• **Página**:

Trabalhos Aprovados 2019

Ficha do Proponente

Proponente

    Marina Soler Jorge (Unifesp)

Minicurrículo

    Marina Soler Jorge é professora do Departamento de História da Arte da Escola de Filosofia, Letras e Ciências Humanas da Unifesp. Cursou Sociologia e Ciência Política na Unicamp, é Mestre em Sociologia pela Unicamp e Doutora em Sociologia pela USP. Atua nas áreas de Sociologia da Arte, Audiovisual Latino-Americano e Direção de Arte. É autora do livro “Cultura Popular no Cinema Brasileiro dos Anos 90” (2010) e “Lula no Documentário Brasileiro” (2011).

Ficha do Trabalho

Título

    Mulheres em Narcos México e El Chapo (3ª temporada)

Seminário

    Audiovisual e América Latina: estudos estético-historiográficos comparados

Resumo

    Este trabalho procura analisar as representações femininas em Narcos México e na terceira temporada de El Chapo, séries co-produzidas pela Netflix que tematizam o narcotráfico na América Latina. As temporadas escolhidas para a análise diferem consideravelmente das temporadas anteriores das duas séries, não apenas pela mudança histórica e geográfica de Narcos México, mas porque, sobretudo em El Chapo, personagens femininos passam a ter maior importância narrativa.

Resumo expandido

    Este trabalho procura analisar as representações femininas em Narcos México e na terceira temporada de El Chapo, séries co-produzidas pela Netflix que tematizam o narcotráfico na América Latina.
    Escolhemos este recorte pois trata-se de duas temporadas de narco-séries lançadas em 2018 que dramatizam eventos reais ocorridos no continente americano – no caso, o México – e que se aproximam na linguagem estética “desenraizada”, pensada sobretudo para o público contemporâneo internacional, e que difere de grande parte das narco-telenovelas produzidas tradicionalmente para as TVs latino-americanas.
    As temporadas escolhidas para a análise diferem consideravelmente das temporadas anteriores das duas séries. Em Narcos México temos uma mudança de contexto histórico e geográfico: agora estamos observando acontecimentos que se desenrolam no México e não mais na Colômbia, e que se iniciam com a produção de maconha. No entanto, a maioria das mulheres representadas continua ocupando o papel de esposas, amantes ou namoradas, ainda que a esposa de Felix, Maria Elvira, tenha um papel importante para sua ascensão no narcotráfico. Ela será sumariamente descartada pelo marido ao final da temporada, ao mesmo tempo em que aumenta o desejo de crescimento de Felix na rede de narcotráfico latino-americano. Nesse sentido, não é possível analisar apenas a representação feminina nas séries escolhidas, pois as mulheres inserem-se em uma estrutura masculina que define em grande medida seus lugares, seja como mulheres-troféu, esposas compreensivas ou companheiras de crime. O descarte de Maria Elvira pelo marido funciona como forma de explicitar mudanças ocorridas no interior do narcotráfico mexicano na medida em que este passa a operar a rota da cocaína aos EUA.

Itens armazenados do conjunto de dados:
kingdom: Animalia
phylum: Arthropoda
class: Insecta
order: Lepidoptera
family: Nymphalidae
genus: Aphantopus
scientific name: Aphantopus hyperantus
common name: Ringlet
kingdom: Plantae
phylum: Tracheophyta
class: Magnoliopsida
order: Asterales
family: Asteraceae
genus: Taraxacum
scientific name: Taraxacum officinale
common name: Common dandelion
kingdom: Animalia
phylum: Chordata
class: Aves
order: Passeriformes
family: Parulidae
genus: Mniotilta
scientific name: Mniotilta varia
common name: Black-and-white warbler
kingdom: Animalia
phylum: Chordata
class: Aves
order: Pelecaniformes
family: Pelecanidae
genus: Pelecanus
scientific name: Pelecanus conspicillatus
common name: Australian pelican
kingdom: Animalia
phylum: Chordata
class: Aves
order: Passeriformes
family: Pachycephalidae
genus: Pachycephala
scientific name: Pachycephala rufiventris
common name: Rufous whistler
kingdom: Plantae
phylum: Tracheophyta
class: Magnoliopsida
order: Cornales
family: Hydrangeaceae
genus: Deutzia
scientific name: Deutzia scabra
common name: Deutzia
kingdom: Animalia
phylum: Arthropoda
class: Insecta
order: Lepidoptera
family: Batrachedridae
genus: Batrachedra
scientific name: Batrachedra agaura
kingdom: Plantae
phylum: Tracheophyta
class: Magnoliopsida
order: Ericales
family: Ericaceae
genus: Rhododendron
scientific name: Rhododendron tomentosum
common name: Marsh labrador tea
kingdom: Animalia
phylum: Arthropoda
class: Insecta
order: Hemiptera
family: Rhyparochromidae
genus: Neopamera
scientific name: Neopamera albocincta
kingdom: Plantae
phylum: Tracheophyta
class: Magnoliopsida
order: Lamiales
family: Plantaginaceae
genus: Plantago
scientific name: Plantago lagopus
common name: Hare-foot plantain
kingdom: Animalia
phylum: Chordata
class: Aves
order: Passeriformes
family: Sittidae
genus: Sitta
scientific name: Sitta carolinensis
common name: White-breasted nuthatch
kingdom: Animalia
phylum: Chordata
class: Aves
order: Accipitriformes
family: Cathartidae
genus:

• **Objetivos**:
1. De acordo com a página, qual é o nome da esposa de Felix em Narcos México?
2. Extraia da página o trecho que começa em "Minicurrículo" e termina em "Chapo (3ª temporada)".

• **Respostas**:
1. Maria Elvira.

2.
Minicurrículo

    Marina Soler Jorge é professora do Departamento de História da Arte da Escola de Filosofia, Letras e Ciências Humanas da Unifesp. Cursou Sociologia e Ciência Política na Unicamp, é Mestre em Sociologia pela Unicamp e Doutora em Sociologia pela USP. Atua nas áreas de Sociologia da Arte, Audiovisual Latino-Americano e Direção de Arte. É autora do livro “Cultura Popular no Cinema Brasileiro dos Anos 90” (2010) e “Lula no Documentário Brasileiro” (2011).

Ficha do Trabalho

Título

    Mulheres em Narcos México e El Chapo (3ª temporada)